One of the effective gestures for museum decolonising is shifting the focus from the material collection to a narrative which a curator builds around a set of objects, or in spite of them, or even in the mode of "object-less storytelling" traditionally including "reconstructed tableaux, models, moving light shows, life-size replicas, film sequences, audio-booths, commissions from artists, even cartoons" (Spalding 2002, p. 54). In The Way of an Object, Makhacheva merges the verbal and the visual in her adaptation of street marionette theatre. A significant performance site is linked to a traditional ethnic art form whose dramatic medium becomes the site for a conversation between three museum artefacts which have been made into marionettes. In her performance, an Avarian saltbox, a Kubachi wedding bracelet and Victor Vasnetsov's 1897 painting, The Bird Gamayun, discuss the splendours and miseries of being museum objects and dispute the issues of authenticity and stylisation, the fragile boundaries between fine art and decorative and applied crafts, the looting and subsequent mortification of indigenous art in museums, as well as the impermeability and meaninglessness of artificially-imposed canonical works in alien contexts, the possibilities and traps of relational aesthetics and interactive historical museum exhibitions, as well as the interaction between entertainment and critical learning and thinking in museums in contemporary society. Both the bracelet and the saltbox are artefacts of Dagestani culture taken out of their living contexts and depraved of their socio-cultural, utilitarian and cosmological functions when placed in a museum of fine arts. Vasnetsov's painting depicting an ominous bird from Slavic folklore was also taken out of its original context – a particular stylising of Russian folklore in a pre-Art Nouveau version of exoticisation of national past – and became a dead representation of someone else's impenetrable canon, brought to Dagestan in the 1920s to "educate" the local people according to Western/Russian aesthetic norms and therefore carrying a culturally imperialist agenda.

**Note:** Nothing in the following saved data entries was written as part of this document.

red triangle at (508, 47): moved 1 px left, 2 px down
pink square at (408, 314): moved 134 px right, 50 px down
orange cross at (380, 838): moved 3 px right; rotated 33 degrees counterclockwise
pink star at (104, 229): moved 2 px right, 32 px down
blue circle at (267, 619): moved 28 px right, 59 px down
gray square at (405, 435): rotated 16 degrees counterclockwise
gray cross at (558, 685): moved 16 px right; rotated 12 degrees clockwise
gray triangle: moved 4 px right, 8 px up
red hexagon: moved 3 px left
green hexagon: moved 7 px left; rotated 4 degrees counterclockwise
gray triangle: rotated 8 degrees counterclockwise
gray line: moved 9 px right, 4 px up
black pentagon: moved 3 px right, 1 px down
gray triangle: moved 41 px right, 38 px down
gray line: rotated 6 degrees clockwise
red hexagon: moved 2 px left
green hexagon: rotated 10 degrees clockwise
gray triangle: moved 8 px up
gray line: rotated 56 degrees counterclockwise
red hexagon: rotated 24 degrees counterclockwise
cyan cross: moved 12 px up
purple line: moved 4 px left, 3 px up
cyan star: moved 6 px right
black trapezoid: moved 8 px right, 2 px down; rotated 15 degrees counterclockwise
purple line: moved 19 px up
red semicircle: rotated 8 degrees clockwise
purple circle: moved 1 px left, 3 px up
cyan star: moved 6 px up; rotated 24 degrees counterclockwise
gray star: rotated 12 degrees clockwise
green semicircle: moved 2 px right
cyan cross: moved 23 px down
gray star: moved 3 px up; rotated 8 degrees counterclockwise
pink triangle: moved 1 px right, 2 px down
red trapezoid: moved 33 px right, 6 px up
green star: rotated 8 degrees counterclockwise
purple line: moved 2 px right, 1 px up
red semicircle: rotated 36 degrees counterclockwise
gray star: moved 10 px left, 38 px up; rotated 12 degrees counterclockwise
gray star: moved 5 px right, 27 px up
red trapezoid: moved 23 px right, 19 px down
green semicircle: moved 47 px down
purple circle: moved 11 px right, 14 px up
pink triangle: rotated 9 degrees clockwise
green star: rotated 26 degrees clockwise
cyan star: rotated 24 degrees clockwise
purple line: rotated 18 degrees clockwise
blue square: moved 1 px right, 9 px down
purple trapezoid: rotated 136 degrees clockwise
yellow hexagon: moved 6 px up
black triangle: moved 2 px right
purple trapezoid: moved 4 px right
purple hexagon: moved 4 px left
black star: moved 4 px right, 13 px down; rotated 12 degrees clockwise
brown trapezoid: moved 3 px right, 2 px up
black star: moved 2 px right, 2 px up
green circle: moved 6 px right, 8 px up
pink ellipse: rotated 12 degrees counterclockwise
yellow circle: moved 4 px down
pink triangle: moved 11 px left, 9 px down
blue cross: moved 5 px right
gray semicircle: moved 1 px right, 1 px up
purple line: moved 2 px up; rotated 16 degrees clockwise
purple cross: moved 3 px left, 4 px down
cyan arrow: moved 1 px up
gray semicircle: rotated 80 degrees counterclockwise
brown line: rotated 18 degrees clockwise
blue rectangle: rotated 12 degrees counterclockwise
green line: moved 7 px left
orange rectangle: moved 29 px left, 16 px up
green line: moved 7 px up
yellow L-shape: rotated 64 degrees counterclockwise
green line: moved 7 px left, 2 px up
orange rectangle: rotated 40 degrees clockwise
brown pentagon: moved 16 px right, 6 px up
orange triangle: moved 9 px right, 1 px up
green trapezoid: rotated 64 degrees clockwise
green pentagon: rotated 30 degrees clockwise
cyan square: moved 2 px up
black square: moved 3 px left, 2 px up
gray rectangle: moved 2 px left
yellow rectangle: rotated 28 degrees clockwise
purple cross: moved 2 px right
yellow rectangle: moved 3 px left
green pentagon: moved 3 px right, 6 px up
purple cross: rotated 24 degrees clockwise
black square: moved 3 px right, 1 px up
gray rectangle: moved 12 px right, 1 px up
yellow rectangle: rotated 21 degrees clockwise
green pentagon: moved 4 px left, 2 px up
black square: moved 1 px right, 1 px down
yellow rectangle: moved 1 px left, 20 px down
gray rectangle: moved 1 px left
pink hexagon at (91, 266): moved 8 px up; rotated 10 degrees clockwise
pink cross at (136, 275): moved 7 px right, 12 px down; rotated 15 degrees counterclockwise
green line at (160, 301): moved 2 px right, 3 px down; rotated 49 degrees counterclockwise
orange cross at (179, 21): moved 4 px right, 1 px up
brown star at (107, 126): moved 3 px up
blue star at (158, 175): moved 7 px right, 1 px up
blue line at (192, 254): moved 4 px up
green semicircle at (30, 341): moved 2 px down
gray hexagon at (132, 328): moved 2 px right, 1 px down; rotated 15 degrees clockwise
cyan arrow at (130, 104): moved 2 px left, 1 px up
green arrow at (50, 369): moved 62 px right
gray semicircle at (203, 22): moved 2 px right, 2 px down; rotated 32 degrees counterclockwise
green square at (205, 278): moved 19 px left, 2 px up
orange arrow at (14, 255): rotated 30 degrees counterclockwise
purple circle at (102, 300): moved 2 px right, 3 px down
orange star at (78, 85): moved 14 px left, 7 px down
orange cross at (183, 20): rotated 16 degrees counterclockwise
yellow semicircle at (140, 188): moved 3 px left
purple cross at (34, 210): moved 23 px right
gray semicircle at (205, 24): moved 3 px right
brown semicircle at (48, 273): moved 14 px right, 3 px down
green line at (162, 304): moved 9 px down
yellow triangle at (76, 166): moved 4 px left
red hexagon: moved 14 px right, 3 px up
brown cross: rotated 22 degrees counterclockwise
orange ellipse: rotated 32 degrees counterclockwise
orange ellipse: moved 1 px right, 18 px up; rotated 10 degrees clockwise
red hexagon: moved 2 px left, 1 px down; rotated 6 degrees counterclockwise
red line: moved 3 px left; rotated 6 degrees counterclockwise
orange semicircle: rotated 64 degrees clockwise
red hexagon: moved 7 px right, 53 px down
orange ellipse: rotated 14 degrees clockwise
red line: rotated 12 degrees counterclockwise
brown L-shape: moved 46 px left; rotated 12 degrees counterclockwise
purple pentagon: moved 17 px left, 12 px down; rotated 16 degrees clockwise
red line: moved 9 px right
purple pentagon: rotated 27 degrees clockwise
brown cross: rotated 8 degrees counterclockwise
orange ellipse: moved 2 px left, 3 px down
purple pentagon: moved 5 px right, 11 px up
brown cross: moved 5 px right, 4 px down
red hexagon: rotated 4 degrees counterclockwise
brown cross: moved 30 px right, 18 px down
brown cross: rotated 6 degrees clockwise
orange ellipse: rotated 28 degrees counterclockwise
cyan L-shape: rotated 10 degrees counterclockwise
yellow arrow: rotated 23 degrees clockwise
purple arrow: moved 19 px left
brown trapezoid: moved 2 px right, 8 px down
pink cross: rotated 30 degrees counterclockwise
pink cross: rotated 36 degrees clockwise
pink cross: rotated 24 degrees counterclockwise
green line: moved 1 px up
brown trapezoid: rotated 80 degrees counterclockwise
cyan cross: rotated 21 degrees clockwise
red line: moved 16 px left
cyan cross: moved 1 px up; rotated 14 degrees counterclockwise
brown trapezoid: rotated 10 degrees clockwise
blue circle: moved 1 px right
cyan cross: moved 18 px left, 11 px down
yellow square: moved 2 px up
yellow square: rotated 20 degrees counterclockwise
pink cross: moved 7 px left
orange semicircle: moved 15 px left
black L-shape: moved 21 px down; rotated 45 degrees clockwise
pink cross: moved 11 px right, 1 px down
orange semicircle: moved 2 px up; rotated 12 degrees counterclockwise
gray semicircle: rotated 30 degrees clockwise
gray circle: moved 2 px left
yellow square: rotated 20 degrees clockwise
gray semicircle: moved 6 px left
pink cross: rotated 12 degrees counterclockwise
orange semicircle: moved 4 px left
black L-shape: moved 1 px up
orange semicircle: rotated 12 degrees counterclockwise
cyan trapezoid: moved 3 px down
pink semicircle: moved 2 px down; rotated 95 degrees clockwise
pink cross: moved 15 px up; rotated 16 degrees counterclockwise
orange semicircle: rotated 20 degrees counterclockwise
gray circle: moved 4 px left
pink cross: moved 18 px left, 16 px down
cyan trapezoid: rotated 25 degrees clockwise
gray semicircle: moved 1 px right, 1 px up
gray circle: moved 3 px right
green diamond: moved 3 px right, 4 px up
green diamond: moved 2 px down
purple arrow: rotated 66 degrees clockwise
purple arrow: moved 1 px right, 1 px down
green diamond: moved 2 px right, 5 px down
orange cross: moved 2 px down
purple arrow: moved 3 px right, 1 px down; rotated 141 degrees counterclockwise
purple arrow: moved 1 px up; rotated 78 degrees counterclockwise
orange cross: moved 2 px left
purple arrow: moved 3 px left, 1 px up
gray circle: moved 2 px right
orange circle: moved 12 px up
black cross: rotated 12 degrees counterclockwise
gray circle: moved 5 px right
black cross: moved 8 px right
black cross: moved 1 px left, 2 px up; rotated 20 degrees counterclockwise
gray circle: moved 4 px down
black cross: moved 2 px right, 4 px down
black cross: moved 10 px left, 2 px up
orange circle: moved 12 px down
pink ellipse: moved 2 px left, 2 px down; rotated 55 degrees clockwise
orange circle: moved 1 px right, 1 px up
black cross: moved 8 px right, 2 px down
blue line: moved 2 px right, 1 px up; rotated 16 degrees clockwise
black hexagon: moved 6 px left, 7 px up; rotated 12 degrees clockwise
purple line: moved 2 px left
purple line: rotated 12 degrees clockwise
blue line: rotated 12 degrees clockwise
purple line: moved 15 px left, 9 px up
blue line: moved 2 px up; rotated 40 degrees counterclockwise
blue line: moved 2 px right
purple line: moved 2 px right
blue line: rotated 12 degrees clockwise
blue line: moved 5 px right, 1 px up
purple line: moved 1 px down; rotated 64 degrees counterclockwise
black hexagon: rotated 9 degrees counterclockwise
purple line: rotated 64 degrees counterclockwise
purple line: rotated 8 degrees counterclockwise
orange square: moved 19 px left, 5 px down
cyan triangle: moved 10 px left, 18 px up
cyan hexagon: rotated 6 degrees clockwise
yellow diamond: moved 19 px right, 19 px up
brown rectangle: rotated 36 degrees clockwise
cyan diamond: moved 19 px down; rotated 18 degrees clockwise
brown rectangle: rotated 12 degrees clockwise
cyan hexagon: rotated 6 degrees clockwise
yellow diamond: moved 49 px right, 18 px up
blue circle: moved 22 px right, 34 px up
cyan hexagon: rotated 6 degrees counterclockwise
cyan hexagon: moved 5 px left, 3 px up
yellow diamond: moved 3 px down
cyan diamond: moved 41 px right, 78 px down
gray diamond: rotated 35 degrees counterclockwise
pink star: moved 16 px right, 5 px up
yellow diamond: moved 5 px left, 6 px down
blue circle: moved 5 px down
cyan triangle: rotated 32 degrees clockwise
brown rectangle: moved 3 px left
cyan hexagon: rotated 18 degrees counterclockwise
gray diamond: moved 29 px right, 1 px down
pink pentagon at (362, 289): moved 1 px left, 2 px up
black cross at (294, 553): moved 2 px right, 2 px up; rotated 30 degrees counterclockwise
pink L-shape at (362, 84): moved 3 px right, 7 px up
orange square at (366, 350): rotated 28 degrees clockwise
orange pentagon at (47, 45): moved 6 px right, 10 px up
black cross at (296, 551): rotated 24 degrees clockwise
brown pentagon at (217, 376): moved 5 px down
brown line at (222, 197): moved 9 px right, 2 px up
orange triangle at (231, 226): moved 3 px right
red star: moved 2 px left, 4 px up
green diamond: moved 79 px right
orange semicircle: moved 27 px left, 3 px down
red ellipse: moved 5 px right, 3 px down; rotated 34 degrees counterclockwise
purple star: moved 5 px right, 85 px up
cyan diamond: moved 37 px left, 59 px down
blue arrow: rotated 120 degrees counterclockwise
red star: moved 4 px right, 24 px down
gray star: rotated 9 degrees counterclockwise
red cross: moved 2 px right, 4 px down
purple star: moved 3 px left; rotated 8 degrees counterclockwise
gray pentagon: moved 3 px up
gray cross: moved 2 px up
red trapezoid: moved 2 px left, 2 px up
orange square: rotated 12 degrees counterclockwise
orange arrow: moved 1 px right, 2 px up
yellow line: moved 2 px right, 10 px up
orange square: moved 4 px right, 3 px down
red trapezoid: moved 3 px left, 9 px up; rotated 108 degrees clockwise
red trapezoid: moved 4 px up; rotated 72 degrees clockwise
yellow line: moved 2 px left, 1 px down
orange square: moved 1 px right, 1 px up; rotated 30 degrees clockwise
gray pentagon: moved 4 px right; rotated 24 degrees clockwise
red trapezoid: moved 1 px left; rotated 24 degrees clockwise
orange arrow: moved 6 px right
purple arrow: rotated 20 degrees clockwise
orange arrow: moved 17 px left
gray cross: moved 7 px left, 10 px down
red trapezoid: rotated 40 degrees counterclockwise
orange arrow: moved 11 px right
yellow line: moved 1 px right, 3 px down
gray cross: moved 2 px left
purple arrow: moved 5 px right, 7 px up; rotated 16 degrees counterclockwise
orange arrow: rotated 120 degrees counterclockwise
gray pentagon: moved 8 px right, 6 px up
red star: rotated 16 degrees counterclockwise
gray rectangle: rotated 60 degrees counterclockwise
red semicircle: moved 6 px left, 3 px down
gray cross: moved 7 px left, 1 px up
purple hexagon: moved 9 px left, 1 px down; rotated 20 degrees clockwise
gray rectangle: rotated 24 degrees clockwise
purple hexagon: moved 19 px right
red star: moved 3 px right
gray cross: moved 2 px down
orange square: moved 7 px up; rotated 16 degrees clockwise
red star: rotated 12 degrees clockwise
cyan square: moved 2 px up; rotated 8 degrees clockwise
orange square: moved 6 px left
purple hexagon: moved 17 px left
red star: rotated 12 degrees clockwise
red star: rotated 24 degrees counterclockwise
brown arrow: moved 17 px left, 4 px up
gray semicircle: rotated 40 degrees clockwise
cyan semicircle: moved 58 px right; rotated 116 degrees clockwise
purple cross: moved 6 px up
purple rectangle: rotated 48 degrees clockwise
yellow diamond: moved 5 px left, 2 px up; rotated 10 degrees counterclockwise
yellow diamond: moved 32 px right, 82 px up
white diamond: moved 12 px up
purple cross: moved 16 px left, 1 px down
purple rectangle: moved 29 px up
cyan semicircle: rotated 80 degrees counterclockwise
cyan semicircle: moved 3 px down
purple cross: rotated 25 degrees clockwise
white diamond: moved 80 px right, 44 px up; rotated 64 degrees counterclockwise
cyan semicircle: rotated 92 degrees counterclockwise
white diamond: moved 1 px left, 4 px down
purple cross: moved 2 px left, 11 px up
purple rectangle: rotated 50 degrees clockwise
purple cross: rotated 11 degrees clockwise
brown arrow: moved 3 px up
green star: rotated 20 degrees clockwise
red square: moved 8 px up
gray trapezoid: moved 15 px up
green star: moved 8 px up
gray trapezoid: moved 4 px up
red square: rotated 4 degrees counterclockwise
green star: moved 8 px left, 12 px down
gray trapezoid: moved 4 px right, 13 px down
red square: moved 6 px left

The first performance of this work in Dagestan took place on a rainy and windy October day in 2013. The drenched audience was trembling in front of a puppet theatre in the centre of Makhachkala, the capital of Dagestan, and our physical inconvenience added to the intended affect. This spontaneous itinerant impromptu sketch can be set up quickly in any conditions and at any point. The quarrelling objects seemed particularly miserable and homeless as if they had escaped the museum heterotopia (Foucault 1986) to gain freedom but later discovered the darker sides of non-belonging and falling out of time. However this transient experience has ultimately become one more face of a decolonised museum as a forever open and unfinished event.